Die oben bereits zitierte Passage aus dem Schreiben an den A lässt sich ohne weiteres als Aufforderung verstehen, den bestehenden Werbevertrag mit der Klägerin entweder zu kündigen oder ihn durch Einflussnahme auf die Klägerin „zum Ruhen zu bringen“, was als Boykottaufruf gewertet werden kann (vgl. Köhler/Bornkamm a.a.O. Rn. 10.116 zu § 4 UWG). Ähnlich verhält es sich mit dem Schreiben an den …verein B. Denn auch dort wird unverhohlen der Wunsch ausgesprochen, dass eine weitere werbliche Zusammenarbeit des Vereins mit der Klägerin unterbleibt.

Mit Rücksicht auf die Meinungs- und Pressefreiheit kann ein Boykottaufruf gerechtfertigt sein, wenn der Handelnde die Absicht hat, Ziele der Allgemeinheit, wie beispielsweise politische oder kulturelle Belange zu verfolgen, wenn er das gebotene Maß nicht überschreitet und wenn seine Mittel verfassungsrechtlich nicht zu beanstanden sind (vgl. Köhler/Bornkamm a.a.O. Rn. 10.123 zu § 4 UWG). Hier sind diese Voraussetzungen schon deshalb nicht erfüllt, weil sich die Beklagte zu 1) nicht an die Allgemeinheit richtet sondern unmittelbar Entscheidungsträger von Werbepartnern der Klägerin anschreibt, um sie zu einer wirtschaftlichen Entscheidung zu bewegen, die erkennbar auch den finanziellen und wirtschaftlichen Interessen der Sparkassen und Genossenschaftsbanken zu Gute kommen soll.

d)
Der Senat hat den Unterlassungsausspruch zu 1 a) gegenüber dem Klageantrag sprachlich korrigiert und den Unterlassungsausspruch zu 1 c) insoweit an die konkrete Verletzungsform angepasst, als das Schreiben gem. Anlage K 2 an das Präsidium der B e. V. gerichtet war.

2.
Der auf Auskunft über den Umfang der Verletzungshandlung gerichtete Klageantrag zu 2.) rechtfertigt sich aus § 9 UWG i. V. m. § 242 BGB. Zur Bezifferung eines möglichen Schadensersatzanspruchs wegen des Verlustes ihrer Reputation und ihrer Vertrauensstellung bei den Werbepartnern ist es sachgerecht, den Umfang der Verletzungshandlungen zu ermitteln. Dazu ist die Auskunft erforderlich. Der Anspruch ist nicht deswegen teilweise erfüllt worden, weil die Beklagte zu 1) in ihrem Schriftsatz vom 02.04.2015 unter Ziffer V. erklärt hat, sie habe den Begriff „Schmuddelkind“ außerhalb dieses Rechtsstreits nicht weiter verwandt. Damit ist nämlich noch nicht gesagt, ob die Beklagte zu 1) diese Bezeichnung nicht in anderen Schreiben an Verantwortliche des …vereins B oder des A verwendet hat.

3.
Der Schadensersatzanspruch der Klägerin folgt aus § 9 UWG. Es besteht eine hinreichende Wahrscheinlichkeit, dass ihr durch die inkriminierenden Handlungen ein finanziell messbarer Schaden entstanden ist.

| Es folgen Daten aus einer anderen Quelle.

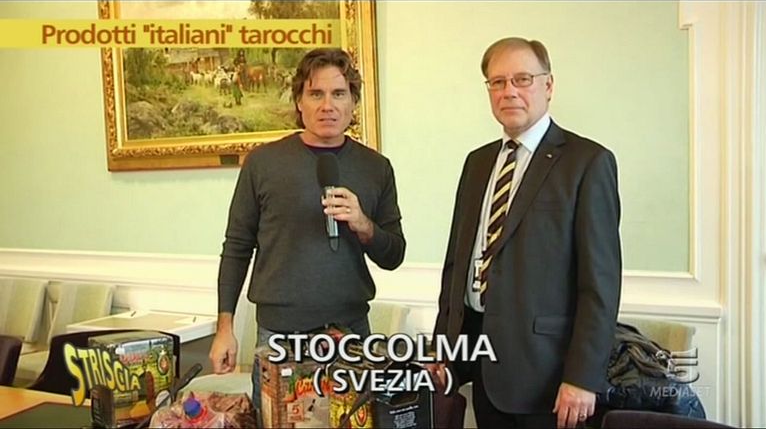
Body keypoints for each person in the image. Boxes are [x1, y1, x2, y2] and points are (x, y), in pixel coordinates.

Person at [431, 37, 622, 429]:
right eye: (497, 82)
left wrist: (583, 378)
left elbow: (600, 285)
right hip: (482, 365)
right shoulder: (477, 162)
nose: (509, 91)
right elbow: (457, 264)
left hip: (550, 377)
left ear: (548, 85)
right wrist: (443, 345)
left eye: (522, 79)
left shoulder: (587, 162)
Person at [209, 48, 406, 419]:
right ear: (299, 101)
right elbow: (236, 247)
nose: (327, 105)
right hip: (279, 337)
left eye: (339, 94)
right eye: (316, 94)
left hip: (350, 335)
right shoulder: (263, 163)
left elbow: (394, 254)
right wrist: (225, 328)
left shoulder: (376, 167)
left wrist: (363, 224)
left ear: (353, 102)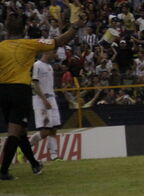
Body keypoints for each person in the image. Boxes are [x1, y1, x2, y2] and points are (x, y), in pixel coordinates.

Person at [1, 13, 83, 180]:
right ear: (24, 29)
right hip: (20, 90)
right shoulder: (30, 44)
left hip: (2, 91)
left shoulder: (1, 46)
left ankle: (35, 164)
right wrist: (75, 26)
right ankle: (3, 171)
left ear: (6, 29)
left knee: (21, 131)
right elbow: (59, 41)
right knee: (15, 132)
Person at [28, 51, 61, 161]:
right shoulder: (37, 65)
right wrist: (44, 99)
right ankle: (25, 148)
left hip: (51, 98)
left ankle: (54, 155)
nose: (55, 55)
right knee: (45, 131)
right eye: (53, 53)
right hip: (41, 99)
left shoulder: (49, 66)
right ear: (46, 53)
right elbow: (35, 84)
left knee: (54, 128)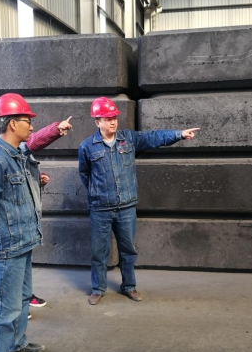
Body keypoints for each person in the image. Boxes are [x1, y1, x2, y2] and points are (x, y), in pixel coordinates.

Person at [0, 93, 72, 352]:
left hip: (24, 240)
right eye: (27, 121)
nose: (31, 126)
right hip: (7, 244)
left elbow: (15, 191)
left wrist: (37, 182)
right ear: (12, 124)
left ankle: (16, 343)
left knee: (23, 299)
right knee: (4, 307)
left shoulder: (18, 155)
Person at [78, 97, 199, 305]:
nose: (113, 122)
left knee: (128, 250)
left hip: (126, 207)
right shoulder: (87, 147)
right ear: (97, 122)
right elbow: (85, 174)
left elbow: (153, 137)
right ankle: (98, 288)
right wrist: (98, 193)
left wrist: (178, 134)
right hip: (100, 209)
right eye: (107, 119)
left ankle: (129, 286)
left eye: (114, 117)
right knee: (99, 252)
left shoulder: (128, 139)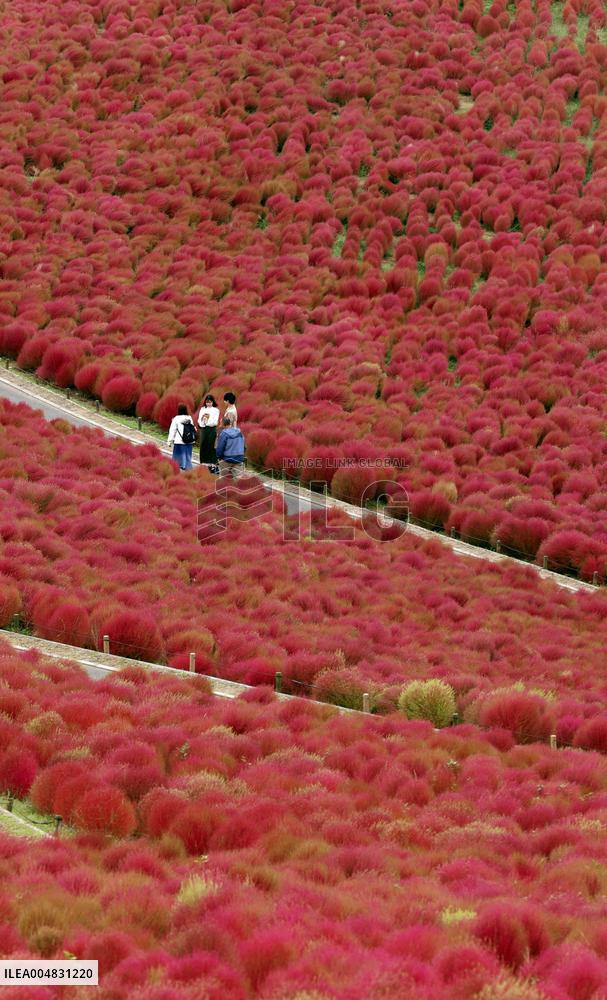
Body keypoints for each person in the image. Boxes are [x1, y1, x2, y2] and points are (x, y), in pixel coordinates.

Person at [167, 404, 195, 471]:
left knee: (177, 460)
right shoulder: (189, 418)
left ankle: (178, 470)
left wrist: (169, 441)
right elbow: (192, 428)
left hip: (179, 441)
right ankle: (188, 471)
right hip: (189, 441)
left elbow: (172, 430)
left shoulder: (176, 418)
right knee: (188, 458)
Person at [197, 393, 220, 470]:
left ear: (213, 402)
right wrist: (202, 423)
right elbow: (199, 419)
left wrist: (207, 422)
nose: (208, 403)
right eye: (207, 402)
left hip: (212, 429)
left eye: (210, 402)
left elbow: (215, 421)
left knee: (211, 445)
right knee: (203, 444)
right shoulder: (203, 409)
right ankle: (203, 462)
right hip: (204, 429)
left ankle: (212, 463)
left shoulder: (216, 410)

Die Kostenentscheidung folgt aus §§ 91 Abs. 1, 92 Abs. 1, 516 Abs. 3 ZPO.

Die Entscheidung zur vorläufigen Vollstreckbarkeit folgt aus § 708 Nr. 10 ZPO; die Schuldnerschutzanordnungen folgen aus § 711 ZPO.

Gründe für eine Zulassung der Revision sind nicht gegeben. Die Entscheidung beruht vielmehr auf einer einzelfallbezogen Auswertung des Sach- und Streitstoffs auf der Grundlage der höchstrichterlichen Rechtsprechung.